Have you written a story?
Did you write a quick journal entry?
Did you write down a secret?
Did you write a quick journal entry?
Did you write down a secret?
Okay, so take out that scrap of paper, tuck
it away somewhere, behind a wall board, in the shed, under a stepping stone in
the walkway. (Better wrap it in something durable.) Put it in a jar to exist among the nails and screws in the shop.
Maybe it will be found, maybe it won’t.
Think of Anne Frank’s
diary kicked aside by a Gestapo’s boot?
I’m not saying our addition will be as illustrious as Anne
Frank’s—who wants that experience—but we have a song to sing.
Isn’t it fun to find a recipe written in your
grandmother’s own hand?
Our ancestors lived and loved had lives like
ours, or not like ours, we want to hear about
that.
Did they stand
on a hillside, eyes cast skyward and ask some of the same questions we are asking? Did they rail at God?

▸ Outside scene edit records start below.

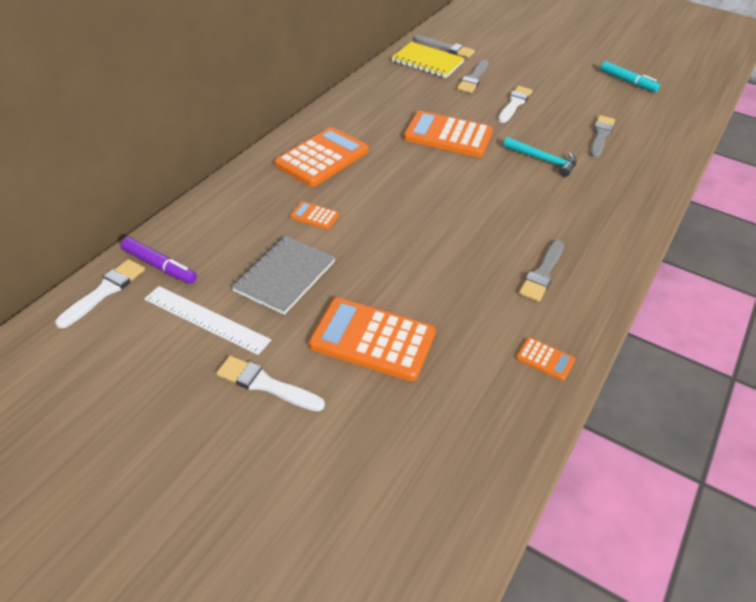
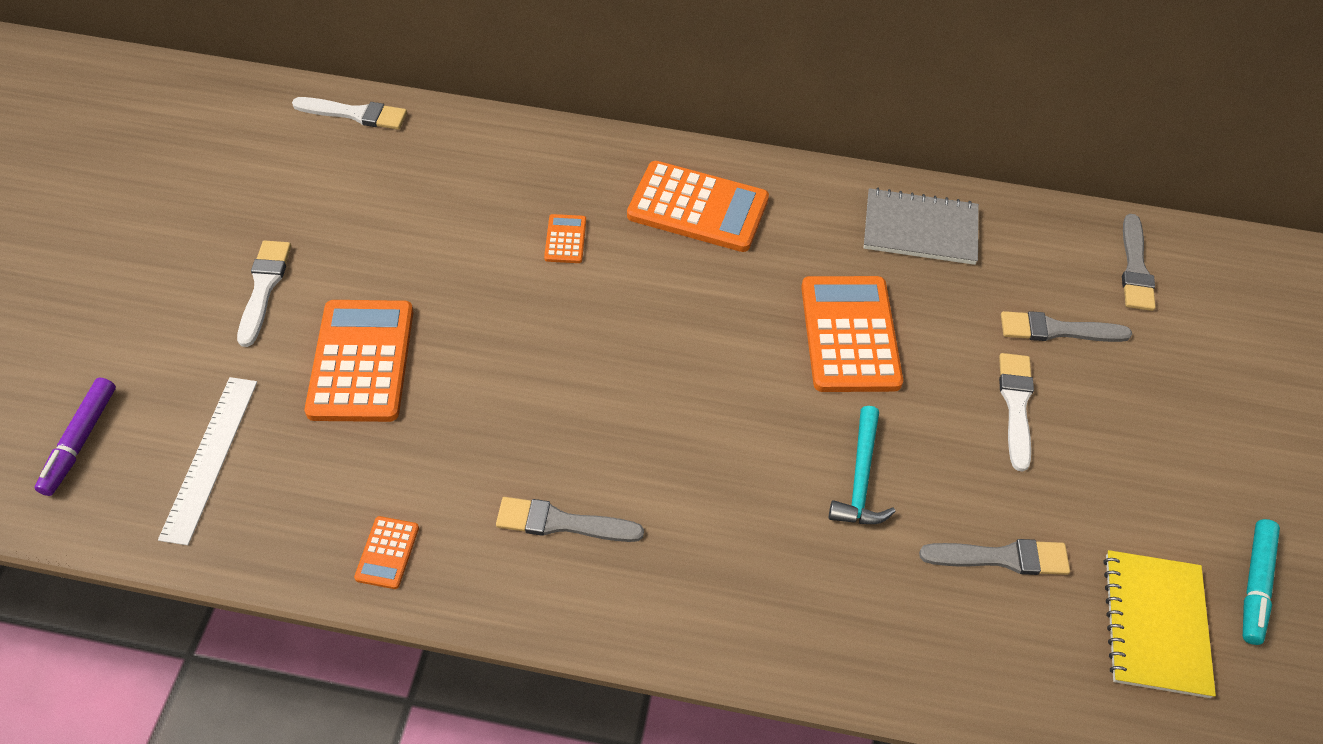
camera: 70 degrees right, 10 degrees up
purple marker [121,237,197,284] -> purple marker moved to [34,378,116,496]
white ruler [144,286,271,355] -> white ruler moved to [158,377,257,545]
grey notebook [232,236,336,315] -> grey notebook moved to [864,188,979,265]
yellow notebook [392,42,465,78] -> yellow notebook moved to [1104,550,1216,698]
white brush [498,86,533,123] -> white brush turned 90 degrees counterclockwise [999,353,1034,472]

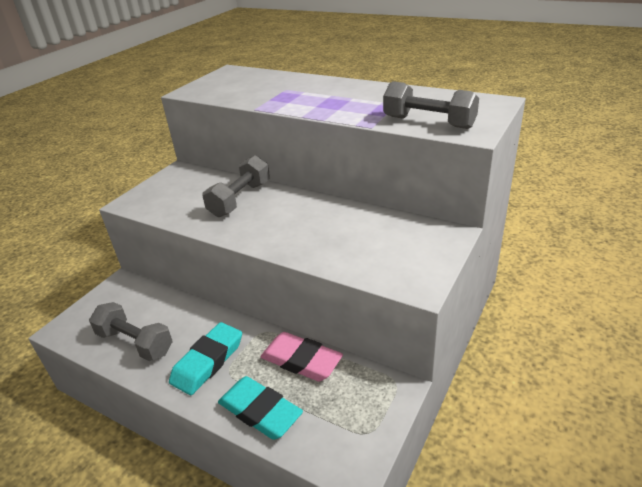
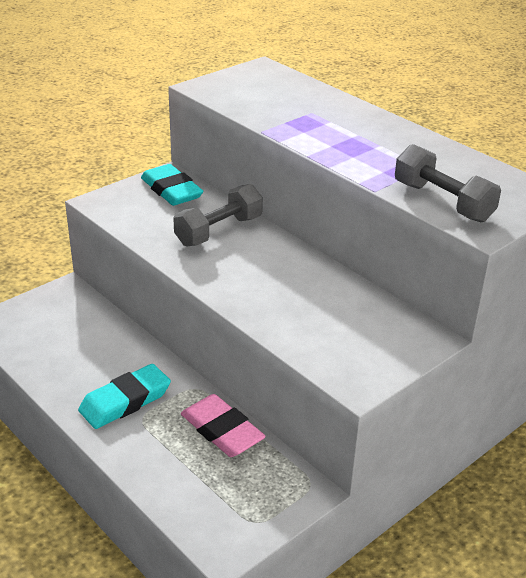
camera: 15 degrees right, 0 degrees up
grey dumbbell [89,302,173,361] -> none
turquoise eraser [218,376,303,440] -> turquoise eraser moved to [141,164,203,206]

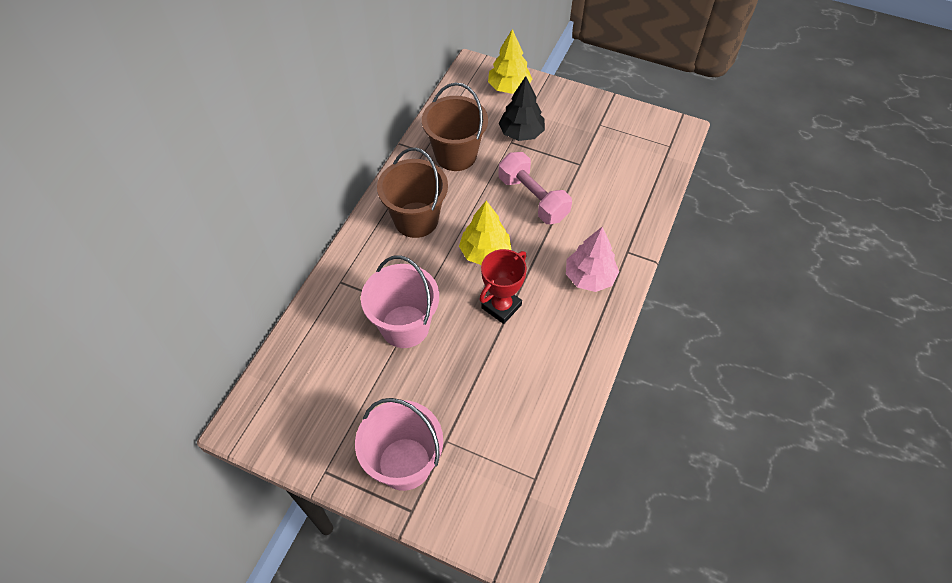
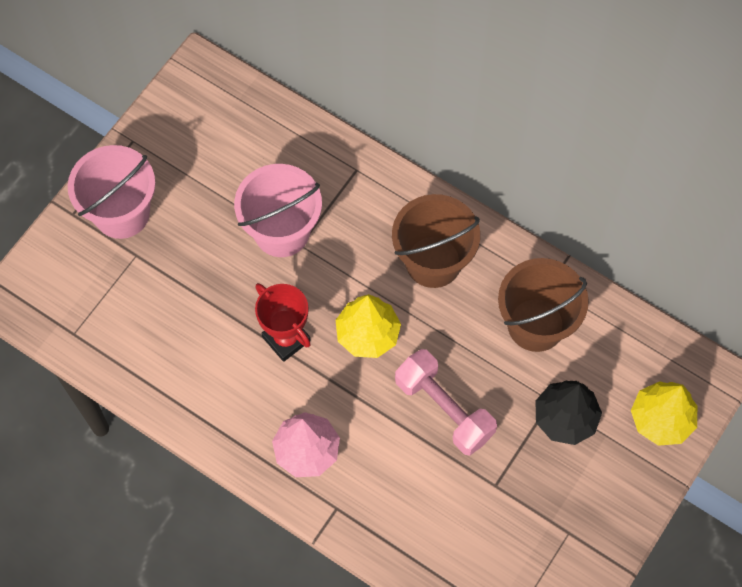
camera: 100 degrees right, 10 degrees up
pink dumbbell [499,152,572,224] -> pink dumbbell turned 75 degrees clockwise [395,349,497,456]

It was a secret railing, but
grand kids, great grand kids, and great great grand kids ought to know about it.
Except it has blown away…
You might find that the people who inhabited
your old house, or that dilapidated farm
in the country, a foundation now of crumbling concrete, with vines encrusted,
once belonged to your grandparents. And each spring daffodils, those planted when
the house was young, come up trying to tell the story of those who lived in
that house.
Were those daffodils fertilized by the dust of
human experience?
Maybe some of that dust came to
you, it sat on your bureau, you wiped it up with a damp cloth, you threw it in
the washing machine. It went into the sewer, into the water purification plant, whoa, perhaps you drank it, a part of it went into the ocean.
In the ocean it dissolved
among all the many other droplets. As mist it flew off the crest of a wave blown by the
wind. It collected in the sky, joined by a million other droplets, and the
cloud that they made, when its belly was full, rained, and watered the daffodils.